• _TEXT SEGMENT_:
Introduction to Recursion

The process in which a function calls itself directly or indirectly is called recursion and the
corresponding function is called a recursive function.
• A recursive algorithm takes one step toward solution and then recursively call itself to further
move. The algorithm stops once we reach the solution.
• Since called function may further call itself, this process might continue forever. So it is
essential to provide a base case to terminate this recursion process.
What is Recursion?
Recursion is the process in which a function calls itself again and again. It entails decomposing a
challenging issue into more manageable issues and then solving each one again. There must be a
terminating condition to stop such recursive calls. Recursion may also be called the alternative to
iteration. Recursion provides us with an elegant way to solve complex problems.
Recursive Function
A recursive function is a function that calls itself one or more times within its body. A recursive
function solves a particular problem by calling a copy of itself and solving smaller subproblems of the
original problems. Many more recursive calls can be generated as and when required. It is necessary
to have a terminating condition or a base case in recursion, otherwise, these calls may go endlessly
leading to an infinite loop of recursive calls and call stack overflow.

• _ACTIVITY A_:
List every heading in the text on recursion, in order.
• _ACTIVITY B_:
Resume the text on recursion right after its final sentence, in the same technical style.

• _DATASET EXCERPTS_:
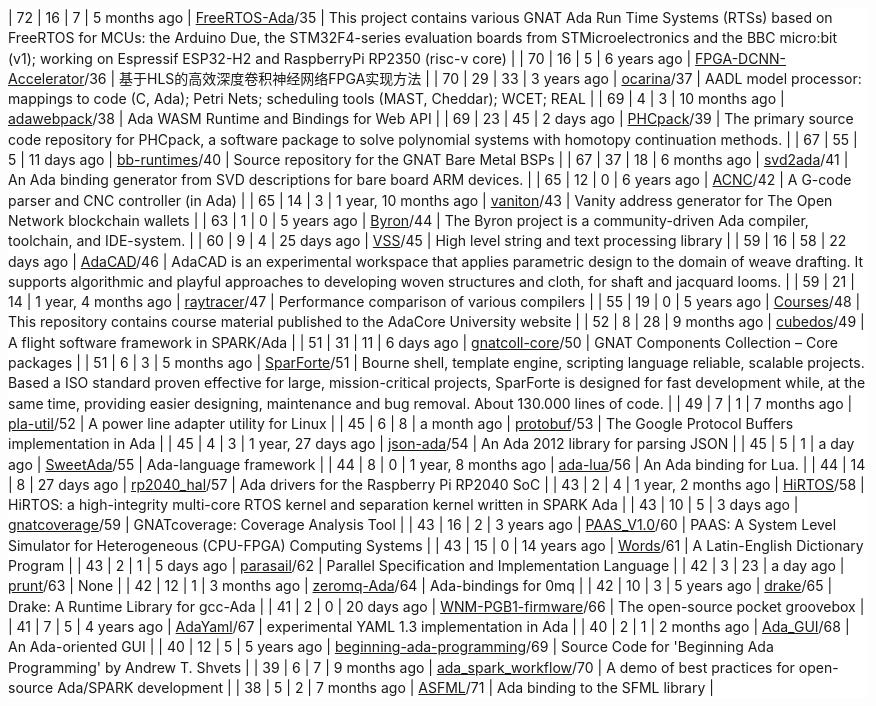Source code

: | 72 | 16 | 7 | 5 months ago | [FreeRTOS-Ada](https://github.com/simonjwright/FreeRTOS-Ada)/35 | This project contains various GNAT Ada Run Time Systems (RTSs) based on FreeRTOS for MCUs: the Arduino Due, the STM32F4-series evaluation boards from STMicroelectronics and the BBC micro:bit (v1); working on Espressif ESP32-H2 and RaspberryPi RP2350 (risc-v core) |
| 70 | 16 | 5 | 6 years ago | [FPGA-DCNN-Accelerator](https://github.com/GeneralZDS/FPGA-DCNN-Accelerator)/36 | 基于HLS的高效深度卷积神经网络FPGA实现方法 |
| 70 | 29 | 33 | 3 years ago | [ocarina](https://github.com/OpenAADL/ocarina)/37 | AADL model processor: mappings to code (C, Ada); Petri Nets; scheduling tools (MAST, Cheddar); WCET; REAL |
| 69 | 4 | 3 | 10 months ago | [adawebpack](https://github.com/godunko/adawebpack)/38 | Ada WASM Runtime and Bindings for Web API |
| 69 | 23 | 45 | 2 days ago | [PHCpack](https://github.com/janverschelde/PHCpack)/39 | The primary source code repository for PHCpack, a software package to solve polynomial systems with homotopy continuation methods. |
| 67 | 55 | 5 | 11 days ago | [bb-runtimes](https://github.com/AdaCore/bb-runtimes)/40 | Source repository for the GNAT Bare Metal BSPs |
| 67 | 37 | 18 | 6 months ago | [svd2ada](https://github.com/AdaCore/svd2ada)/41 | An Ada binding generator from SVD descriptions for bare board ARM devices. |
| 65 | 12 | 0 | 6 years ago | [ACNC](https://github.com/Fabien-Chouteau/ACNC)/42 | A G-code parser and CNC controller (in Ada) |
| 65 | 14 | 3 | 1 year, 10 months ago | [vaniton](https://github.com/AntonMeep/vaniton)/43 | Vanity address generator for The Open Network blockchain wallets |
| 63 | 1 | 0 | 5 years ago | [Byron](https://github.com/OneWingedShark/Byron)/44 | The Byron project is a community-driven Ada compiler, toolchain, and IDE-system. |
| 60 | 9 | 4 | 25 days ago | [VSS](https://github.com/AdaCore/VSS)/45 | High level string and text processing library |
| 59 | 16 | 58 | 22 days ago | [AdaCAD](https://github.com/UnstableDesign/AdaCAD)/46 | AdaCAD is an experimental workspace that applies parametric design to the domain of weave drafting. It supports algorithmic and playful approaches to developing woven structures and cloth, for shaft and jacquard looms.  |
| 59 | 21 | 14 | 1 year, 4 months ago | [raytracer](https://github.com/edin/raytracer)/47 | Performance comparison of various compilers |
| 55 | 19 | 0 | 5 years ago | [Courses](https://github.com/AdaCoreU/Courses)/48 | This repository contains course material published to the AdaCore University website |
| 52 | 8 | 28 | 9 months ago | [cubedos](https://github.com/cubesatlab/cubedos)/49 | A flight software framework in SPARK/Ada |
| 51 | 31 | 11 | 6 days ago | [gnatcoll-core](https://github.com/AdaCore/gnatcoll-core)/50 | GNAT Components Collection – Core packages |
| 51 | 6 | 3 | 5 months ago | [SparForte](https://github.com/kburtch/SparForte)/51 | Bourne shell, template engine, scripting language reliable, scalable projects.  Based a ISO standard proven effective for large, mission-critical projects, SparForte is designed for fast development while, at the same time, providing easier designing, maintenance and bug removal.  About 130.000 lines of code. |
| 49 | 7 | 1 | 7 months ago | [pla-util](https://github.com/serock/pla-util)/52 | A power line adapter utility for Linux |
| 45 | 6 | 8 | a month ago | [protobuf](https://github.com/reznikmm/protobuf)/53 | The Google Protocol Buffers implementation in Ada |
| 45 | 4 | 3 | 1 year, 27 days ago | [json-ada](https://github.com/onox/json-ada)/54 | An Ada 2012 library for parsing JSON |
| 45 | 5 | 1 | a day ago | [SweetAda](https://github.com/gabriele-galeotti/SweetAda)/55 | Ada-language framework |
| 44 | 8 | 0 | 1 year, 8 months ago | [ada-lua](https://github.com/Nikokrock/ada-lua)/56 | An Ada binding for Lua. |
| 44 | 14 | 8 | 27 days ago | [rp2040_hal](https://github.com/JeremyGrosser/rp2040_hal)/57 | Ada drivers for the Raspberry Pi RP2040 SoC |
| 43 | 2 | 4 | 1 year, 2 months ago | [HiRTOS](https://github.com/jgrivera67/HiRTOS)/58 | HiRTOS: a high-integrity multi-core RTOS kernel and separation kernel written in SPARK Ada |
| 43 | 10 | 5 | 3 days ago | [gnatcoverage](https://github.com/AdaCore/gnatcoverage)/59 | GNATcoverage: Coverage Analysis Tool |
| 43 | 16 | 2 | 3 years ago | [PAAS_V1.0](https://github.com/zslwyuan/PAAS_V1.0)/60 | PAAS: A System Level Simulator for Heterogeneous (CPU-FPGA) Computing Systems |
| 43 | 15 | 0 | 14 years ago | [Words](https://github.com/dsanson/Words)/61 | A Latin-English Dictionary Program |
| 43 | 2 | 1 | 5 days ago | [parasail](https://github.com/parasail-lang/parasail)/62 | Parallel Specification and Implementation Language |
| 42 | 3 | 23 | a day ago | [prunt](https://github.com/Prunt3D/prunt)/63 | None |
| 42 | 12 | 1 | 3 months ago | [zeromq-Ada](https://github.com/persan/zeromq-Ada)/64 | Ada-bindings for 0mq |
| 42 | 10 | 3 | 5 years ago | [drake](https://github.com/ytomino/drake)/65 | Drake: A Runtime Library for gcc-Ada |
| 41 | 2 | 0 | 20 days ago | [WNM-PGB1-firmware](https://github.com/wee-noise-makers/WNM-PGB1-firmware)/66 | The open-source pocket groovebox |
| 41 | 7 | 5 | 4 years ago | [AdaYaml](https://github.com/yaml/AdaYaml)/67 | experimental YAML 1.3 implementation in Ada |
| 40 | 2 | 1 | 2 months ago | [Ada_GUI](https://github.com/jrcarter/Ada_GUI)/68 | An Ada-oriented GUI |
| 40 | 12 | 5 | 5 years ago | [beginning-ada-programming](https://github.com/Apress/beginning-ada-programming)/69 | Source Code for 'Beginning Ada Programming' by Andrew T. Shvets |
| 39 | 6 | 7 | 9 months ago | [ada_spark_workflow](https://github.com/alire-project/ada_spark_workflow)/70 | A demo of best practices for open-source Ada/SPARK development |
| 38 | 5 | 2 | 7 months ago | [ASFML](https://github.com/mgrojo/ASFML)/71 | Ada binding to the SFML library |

==

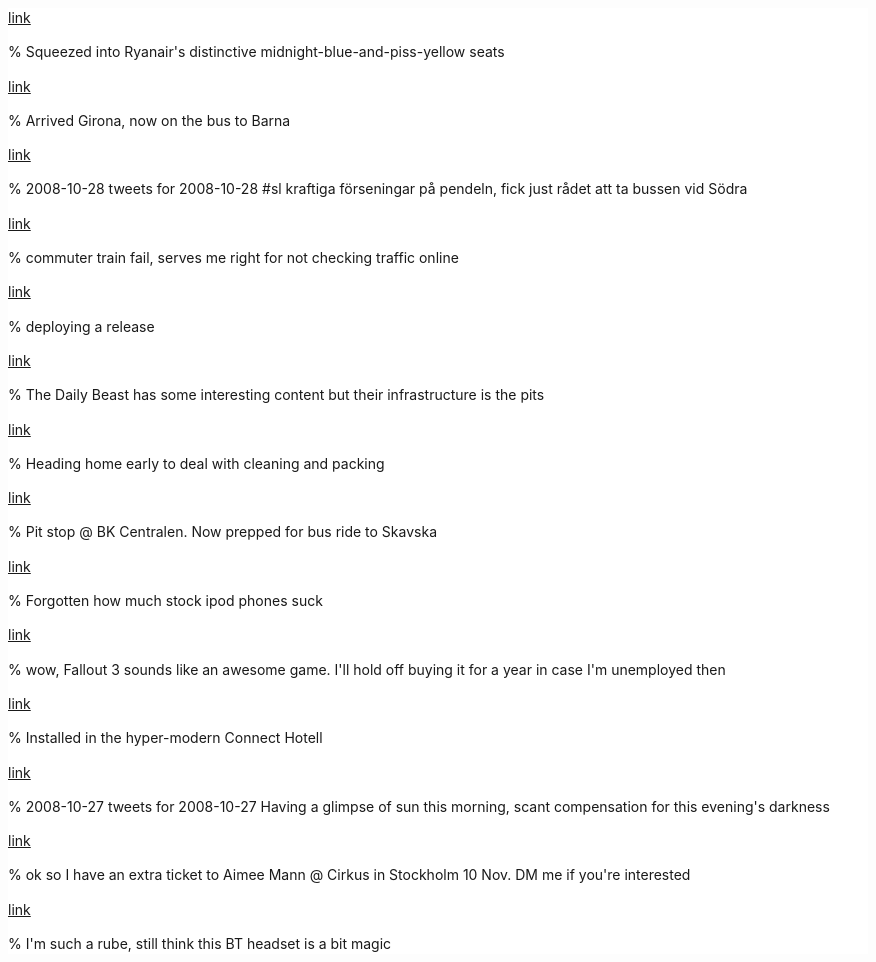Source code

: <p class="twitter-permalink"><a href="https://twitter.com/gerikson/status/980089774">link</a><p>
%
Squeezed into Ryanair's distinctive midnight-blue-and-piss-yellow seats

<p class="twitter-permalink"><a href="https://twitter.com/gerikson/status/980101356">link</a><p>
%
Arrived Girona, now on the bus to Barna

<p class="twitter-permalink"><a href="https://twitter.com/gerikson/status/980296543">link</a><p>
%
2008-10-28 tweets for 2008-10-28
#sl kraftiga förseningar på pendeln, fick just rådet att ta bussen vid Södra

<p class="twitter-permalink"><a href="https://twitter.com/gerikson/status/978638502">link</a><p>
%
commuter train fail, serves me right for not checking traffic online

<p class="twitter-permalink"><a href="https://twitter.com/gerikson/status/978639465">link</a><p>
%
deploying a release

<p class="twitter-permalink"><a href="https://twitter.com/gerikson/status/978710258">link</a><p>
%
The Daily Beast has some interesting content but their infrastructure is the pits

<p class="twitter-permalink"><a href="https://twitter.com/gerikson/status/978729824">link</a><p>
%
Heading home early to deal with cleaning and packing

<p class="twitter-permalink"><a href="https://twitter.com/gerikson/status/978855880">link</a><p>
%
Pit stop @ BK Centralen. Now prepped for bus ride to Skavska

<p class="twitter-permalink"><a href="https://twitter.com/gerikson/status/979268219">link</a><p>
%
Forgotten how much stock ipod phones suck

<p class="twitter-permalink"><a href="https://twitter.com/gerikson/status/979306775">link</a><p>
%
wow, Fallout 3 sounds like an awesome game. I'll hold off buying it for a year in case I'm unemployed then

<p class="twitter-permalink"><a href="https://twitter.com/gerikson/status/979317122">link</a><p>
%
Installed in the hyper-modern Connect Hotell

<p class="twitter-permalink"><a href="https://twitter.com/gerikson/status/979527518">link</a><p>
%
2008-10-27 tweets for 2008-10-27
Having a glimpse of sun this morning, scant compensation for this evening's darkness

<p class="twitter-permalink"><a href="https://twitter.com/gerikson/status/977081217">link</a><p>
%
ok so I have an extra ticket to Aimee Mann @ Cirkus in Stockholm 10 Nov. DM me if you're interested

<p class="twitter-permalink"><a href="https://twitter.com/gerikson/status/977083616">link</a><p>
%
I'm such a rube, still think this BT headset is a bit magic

...

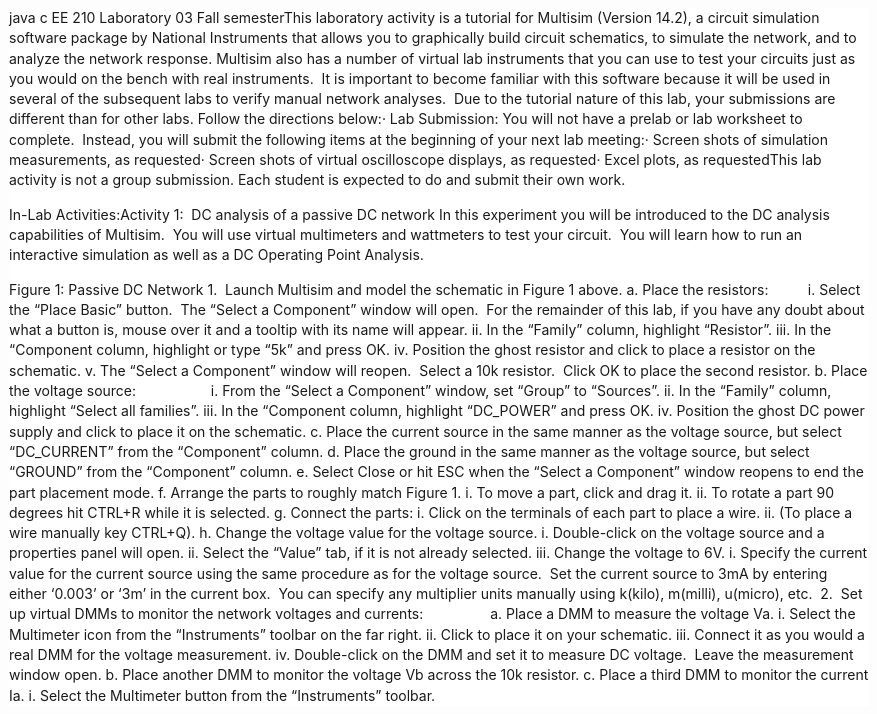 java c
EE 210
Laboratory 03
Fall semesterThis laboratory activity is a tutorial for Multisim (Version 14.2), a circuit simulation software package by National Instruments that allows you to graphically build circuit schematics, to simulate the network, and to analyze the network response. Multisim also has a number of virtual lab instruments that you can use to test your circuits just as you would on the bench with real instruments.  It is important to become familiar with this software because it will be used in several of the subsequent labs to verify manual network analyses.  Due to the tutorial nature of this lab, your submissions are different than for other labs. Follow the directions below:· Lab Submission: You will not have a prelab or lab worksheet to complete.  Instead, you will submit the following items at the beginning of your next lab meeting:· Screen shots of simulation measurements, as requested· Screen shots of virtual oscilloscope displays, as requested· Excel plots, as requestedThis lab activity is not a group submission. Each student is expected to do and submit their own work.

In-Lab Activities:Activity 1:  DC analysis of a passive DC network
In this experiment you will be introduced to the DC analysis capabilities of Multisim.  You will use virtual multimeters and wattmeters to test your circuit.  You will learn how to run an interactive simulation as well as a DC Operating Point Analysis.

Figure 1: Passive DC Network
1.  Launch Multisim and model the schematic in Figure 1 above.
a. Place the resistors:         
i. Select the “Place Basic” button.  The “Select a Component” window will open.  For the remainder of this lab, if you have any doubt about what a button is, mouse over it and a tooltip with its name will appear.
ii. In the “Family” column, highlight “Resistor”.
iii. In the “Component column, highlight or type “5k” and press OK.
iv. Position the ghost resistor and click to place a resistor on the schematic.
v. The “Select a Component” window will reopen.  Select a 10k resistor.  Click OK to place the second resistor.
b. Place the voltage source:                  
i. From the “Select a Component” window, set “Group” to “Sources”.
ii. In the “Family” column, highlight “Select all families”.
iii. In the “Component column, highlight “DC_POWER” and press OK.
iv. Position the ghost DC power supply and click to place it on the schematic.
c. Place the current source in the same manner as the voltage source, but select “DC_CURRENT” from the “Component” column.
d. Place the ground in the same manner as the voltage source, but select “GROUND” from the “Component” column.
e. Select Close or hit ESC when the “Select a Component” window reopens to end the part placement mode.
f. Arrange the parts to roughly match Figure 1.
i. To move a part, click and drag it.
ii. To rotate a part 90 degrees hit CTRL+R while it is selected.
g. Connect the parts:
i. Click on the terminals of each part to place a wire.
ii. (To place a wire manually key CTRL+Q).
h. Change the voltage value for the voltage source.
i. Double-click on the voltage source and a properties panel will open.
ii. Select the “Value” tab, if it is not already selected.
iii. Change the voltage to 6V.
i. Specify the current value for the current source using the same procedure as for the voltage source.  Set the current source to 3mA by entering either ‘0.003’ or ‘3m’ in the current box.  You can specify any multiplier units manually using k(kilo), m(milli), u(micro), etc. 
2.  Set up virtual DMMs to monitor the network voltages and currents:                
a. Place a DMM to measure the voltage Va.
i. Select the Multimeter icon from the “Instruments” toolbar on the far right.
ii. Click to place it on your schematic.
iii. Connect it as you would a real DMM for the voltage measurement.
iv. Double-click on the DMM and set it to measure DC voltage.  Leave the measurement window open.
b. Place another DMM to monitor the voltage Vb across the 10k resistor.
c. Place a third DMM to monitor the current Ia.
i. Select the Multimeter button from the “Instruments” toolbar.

• _WRITTEN ANSWER A_:
Introduction to Recursion
What is Recursion?
Recursive Function

• _WRITTEN ANSWER B_:
The recursive function uses the LIFO (LAST IN FIRST OUT) structure just like the stack data
structure. A recursion tree is a diagram of the function calls connected by pointed(up or down)
arrows to depict the order in which the calls were made.
Properties of Recursion
1. It solves a problem by breaking it down into smaller sub-problems, each of which can be
solved in the same way.
2. A recursive function must have a base case or stopping criteria to avoid infinite recursion.
3. Recursion involves calling the same function within itself, which leads to a call stack.
4. Recursive functions may be less efficient than iterative solutions in terms of memory and
performance.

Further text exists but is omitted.